_Work instructions_:
An exact copy of all the lines below is required, with every image left out.

_Supplied data_:
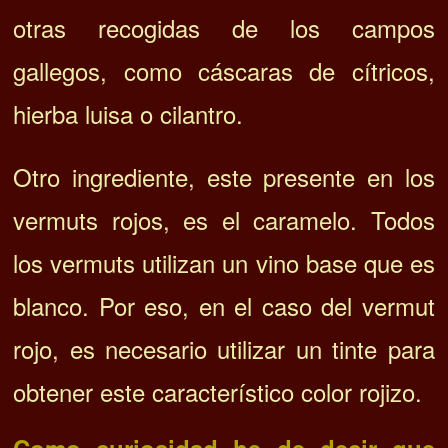
otras recogidas de los campos
gallegos, como cáscaras de cítricos,
hierba luisa o cilantro.
Otro ingrediente, este presente en los
vermuts rojos, es el caramelo. Todos
los vermuts utilizan un vino base que es
blanco. Por eso, en el caso del vermut
rojo, es necesario utilizar un tinte para
obtener este característico color rojizo.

_Output below_:
otras recogidas de los campos
gallegos, como cáscaras de cítricos,
hierba luisa o cilantro.
Otro ingrediente, este presente en los
vermuts rojos, es el caramelo. Todos
los vermuts utilizan un vino base que es
blanco. Por eso, en el caso del vermut
rojo, es necesario utilizar un tinte para
obtener este característico color rojizo.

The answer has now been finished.